このまま、その口論を続けていくと、Aさんは形勢不利でどんどん土俵際に追い込まれ、やがては言い負かされてしまうだろう。
かといって、Aさんとて負けたくはない。たとえ自分の方が悪いと薄々思っていたとしても、その後の力関係を考えると、負けたくはない。
でも、このままじゃ負けてしまう。
そんな時。
Aさんのような劣勢の立場になってしまった人が、使う方法がある。いや、方法というより、対抗カード(?)として言うフレーズがある。
それは
「(このままじゃ)言った、言わない・・の水かけ論だから、これ以上話してもしょうがない」
という趣旨のフレーズである。
これは、便利な方法だ。
これを使うことで、その口論を不毛に見えるようにしてしまう。
つまり、劣勢のAさんとしては、その口論を続けていたら自分が負けてしまうことを実感したがために、その口論を早く終わらせるための手法である。
「水かけ論」に持ち込むことで、その口論を曖昧なものにしてしまい、うやむやにしてしまうのである。
この場合、有利な立場にあったBさんとしては、納得がいかないだろう。
Bさんは、ぜっかく優勢で、このままいけば勝てるのに、相手がうやむや逃げを計って、口論を不毛なものにされて、中断されてしまったわけだから。
こういうケースは、個人対個人の間でもあるが、時には国家対国家の間でもあることだ。
国家単位になると、さすがに「言った」「言わない」とか「やった」「やってない」とは言い合わないにしろ、そういう展開に持ち込もうとすることはある。
さて・・・冒頭で触れた「トーク番組」の話に戻るが、その番組内でこういうことについて語られて私が共感したのは・・
「(口論していて)言った、言わない・・の水かけ論だから」と先に口にした方が、事実上の負けである・・と言うコメントだった。
言われてみれば・・・確かにそうかもなあ・・と私は共感した。全部が全部そうだとは思わないが、そういうケースが多いとは思う。
それを言ったほうは、このまま口論を続けると自分の負けになるから一刻もはやくその口論を終わらせたい、そのテーマから解放されたいと感じてるはず。
だからこそ、そのフレーズを言ったり、そういう展開に持っていき、うやむやで終わらせようとするのだろう。
勝てそうもないからのドロー狙いか。
ある意味、その口論でギブアップ宣言したようなものかもしれない。
口論してて、優勢な方が勝ちにかかる時、「このままじゃ言った・言わないの水かけ論だから」と言いだして、あやふやで終わらせようとはしないだろう。
仮に、優勢な方がそれを言いだした場合は、相手に逃げ道を作ってあげてる場合だろう。
不利な状況にある相手に逃げ道を作ってあげることは、その後の双方の関係において大事だったりもするケースがあるから。

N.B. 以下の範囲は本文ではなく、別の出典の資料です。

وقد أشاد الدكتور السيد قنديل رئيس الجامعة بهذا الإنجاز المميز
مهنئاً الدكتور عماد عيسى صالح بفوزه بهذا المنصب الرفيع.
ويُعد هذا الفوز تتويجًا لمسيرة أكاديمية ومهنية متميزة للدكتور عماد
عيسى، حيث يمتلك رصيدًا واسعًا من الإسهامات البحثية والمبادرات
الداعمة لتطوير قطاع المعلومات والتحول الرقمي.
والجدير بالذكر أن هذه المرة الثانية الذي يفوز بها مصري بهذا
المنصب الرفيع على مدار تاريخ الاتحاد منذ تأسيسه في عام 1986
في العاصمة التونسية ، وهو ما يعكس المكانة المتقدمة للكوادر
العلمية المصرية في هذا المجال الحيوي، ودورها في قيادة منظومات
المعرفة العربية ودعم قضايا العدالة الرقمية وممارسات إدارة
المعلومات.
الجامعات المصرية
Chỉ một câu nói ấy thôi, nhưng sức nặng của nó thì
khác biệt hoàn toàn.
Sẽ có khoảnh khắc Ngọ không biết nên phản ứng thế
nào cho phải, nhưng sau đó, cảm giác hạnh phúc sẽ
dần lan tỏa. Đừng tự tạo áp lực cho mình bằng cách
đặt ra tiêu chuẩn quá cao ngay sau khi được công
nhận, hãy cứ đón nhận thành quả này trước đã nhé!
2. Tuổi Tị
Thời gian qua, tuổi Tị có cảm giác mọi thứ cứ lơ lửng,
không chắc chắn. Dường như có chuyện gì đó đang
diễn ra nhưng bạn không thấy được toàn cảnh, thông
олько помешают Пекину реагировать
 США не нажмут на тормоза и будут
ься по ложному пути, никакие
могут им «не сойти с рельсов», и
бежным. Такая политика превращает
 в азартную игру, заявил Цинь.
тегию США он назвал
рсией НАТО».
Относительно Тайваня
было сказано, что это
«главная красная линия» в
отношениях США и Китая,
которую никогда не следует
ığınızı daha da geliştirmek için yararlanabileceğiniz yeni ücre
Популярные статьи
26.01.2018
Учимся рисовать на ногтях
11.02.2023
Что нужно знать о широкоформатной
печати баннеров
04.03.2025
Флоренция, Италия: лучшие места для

まあ、誰かと口論になるということは、なるべく避けられるに越したことはないが、それでもそうなってしまうこともあるかもしれない。
もし、自分が口論してて、相手が「言った・言わない・・の水かけ論だから」と言って、その口論をあやふやにしようとしてきたり、そういう展開に持ってきた時は、相手は負けを認めていることになる・・・・この認識がもっともっと広まれば、余計な関係悪化は防げるような気はする。
言われた方が、それ以上突っ込まなければ。
相手に「負けた」と言わせず・思わせずに、言われた側の事実上の勝利なのだから。
劣勢な方が「言った・言わないの水かけ論だから・・」と言ってしまって、負けたと判断されるのが嫌なら、そういうセリフを吐かないか、そういう展開に持ち込まないようにするしかない・・・。
ともあれ、口論していて「言った・言わないの水かけ論だから、これ以上話しても仕方がない」というのは、先にそれを口にした側の負けだったりする場合は、確かに多いとは思うなあ。
自分が不利であることを、暗に認めたことになるから。
まあ、水ってのは、どんな形であれ、火を消すのに役立つ・・・そういうことかもね(笑)。